TIM REDFORD: The value of that deer meat is probably 50% more than the beef and chicken that we’re seeing so it’s not subsistence poaching and sale. This is commercial business.

WILLIAMS: To clamp down on consumers, mobile units are another step. Backed by armed police they target restaurants, markets and traders, confiscating any wild products they find. Today they’ve found a few kilos of wild boar meat, a protected animal.

WOMAN WITH CAGED BIRDS: [To policeman] Why are you grabbing the cage? You’re acting like a gangster.

OTHER WOMAN: You can make a better arrest than that.

WILLIAMS: Even these tiny birds, captured and released for good luck are liberated in a campaign to change perceptions that wild creatures are money-spinners.

WOMAN IN MARKET: I know it’s illegal, but what can I do? I bring them here to be released, not to be killed.

WILLIAMS: The mobile unit does find bigger fare and this is what they’re most worried about. This raid on a private zoo in central Thailand saved a few listless tigers and they had a more gruesome catch. The skin of an adult tiger and bears paws, already hacked off, ready for dining as a Chinese speciality. At times the bears are kept alive as each paw is hacked off, so the meat is still fresh.

SUWANNA GAUNTLETT: Eating wildlife has been a habit for Cambodia for hundreds of years. When we arrived, eating bear paws after a golf tournament, having tigers in your living room as a status symbol, was a way of life.

WILLIAMS: But as we leave the northeast we discover evidence of another main threat to Cambodia’s wildlife. Protected forests are being cleared and while some of it is small scale, it all adds up and is fast destroying what’s left of wild animal habitat.

TIM REDFORD: Well countrywide it’s enormous. I mean what was contiguous forest you know endless patches of forest in all of northeastern Cambodia is now turning into fragmented islands of forest and that’s going to play havoc to the wildlife populations as well.

WILLIAMS: This is what they’re trying to protect. In Cambodia’s south, the Cardomom Mountain Range, once home to Khmer Rouge patrols, lies in undisturbed beauty. It’s eco-tourism potential is enormous and for WildAid’s Delphine Vann Roe, it is in fact vital.

DELPHINE VANN ROE: The biggest threats to the forests of the Cardomoms are land encroachment and forest fires.

WILLIAMS: So that’s people claiming the land?

DELPHINE VANN ROE: People are claiming the land for different reasons. We have the scenario where a powerful businessman would grab land just for speculation reasons.

WILLIAMS: We don’t have to go far before we find evidence of what she’s talking about. This is meant to be protected forest but a well-connected local businessman has cleared it in order to claim the land as his own. It’s happening all over Cambodia right now and it’s happening fast.

DELPHINE VANN ROE: So legally they’re not allowed to do it and the only means to stop them is to send them to court.

---*---

● **TASK ITEM**
Reproduce word for word the portion of the Cambodia wildlife transcript between "WILLIAMS: This is" and "claiming the land?", inclusive.

● **EXTRACTED INFORMATION**

---*---

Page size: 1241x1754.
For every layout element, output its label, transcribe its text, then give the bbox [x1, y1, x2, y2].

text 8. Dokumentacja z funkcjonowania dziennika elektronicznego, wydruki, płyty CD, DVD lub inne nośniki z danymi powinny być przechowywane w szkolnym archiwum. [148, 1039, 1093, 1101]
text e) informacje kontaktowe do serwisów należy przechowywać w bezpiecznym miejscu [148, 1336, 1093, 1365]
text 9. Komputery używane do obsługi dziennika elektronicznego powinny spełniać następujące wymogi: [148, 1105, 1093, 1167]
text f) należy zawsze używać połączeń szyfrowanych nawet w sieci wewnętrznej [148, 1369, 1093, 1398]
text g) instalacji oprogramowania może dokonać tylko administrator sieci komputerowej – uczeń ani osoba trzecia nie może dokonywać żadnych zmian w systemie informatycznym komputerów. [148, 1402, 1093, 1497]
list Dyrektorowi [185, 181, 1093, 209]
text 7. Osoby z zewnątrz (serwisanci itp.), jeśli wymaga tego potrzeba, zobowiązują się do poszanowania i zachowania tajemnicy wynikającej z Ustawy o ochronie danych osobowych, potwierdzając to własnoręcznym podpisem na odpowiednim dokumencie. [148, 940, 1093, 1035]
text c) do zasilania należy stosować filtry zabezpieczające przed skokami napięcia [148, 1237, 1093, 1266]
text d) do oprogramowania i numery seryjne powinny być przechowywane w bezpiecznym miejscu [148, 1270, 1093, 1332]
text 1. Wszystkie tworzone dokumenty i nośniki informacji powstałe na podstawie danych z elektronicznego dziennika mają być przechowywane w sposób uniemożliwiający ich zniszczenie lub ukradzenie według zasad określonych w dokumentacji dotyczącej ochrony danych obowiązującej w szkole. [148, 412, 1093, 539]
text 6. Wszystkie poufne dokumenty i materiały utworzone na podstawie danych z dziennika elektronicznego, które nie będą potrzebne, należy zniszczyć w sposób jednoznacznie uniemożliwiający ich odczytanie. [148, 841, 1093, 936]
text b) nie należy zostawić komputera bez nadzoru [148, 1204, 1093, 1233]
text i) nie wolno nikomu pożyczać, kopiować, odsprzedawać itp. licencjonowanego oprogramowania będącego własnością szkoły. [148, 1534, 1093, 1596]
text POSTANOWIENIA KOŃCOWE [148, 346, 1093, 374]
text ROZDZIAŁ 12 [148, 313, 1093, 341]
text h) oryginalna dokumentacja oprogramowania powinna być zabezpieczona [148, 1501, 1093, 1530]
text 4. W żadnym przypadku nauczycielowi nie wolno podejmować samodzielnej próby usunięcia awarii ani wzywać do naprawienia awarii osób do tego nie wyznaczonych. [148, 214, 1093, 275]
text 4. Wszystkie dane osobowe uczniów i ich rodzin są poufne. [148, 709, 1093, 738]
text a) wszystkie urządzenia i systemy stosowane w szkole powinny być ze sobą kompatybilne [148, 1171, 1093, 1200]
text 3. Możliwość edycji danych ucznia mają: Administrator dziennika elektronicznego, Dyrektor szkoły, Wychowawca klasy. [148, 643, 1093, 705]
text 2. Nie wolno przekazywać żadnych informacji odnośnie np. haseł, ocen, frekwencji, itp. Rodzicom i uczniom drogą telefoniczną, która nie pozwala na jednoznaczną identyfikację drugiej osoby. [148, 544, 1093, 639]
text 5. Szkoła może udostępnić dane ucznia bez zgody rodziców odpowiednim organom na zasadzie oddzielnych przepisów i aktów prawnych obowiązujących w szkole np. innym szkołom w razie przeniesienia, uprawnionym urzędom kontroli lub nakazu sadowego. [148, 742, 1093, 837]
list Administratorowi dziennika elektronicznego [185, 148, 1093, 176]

---*---

● **ANSWER FOR THE TASK**
WILLIAMS: This is what they’re trying to protect. In Cambodia’s south, the Cardomom Mountain Range, once home to Khmer Rouge patrols, lies in undisturbed beauty. It’s eco-tourism potential is enormous and for WildAid’s Delphine Vann Roe, it is in fact vital.

DELPHINE VANN ROE: The biggest threats to the forests of the Cardomoms are land encroachment and forest fires.

WILLIAMS: So that’s people claiming the land?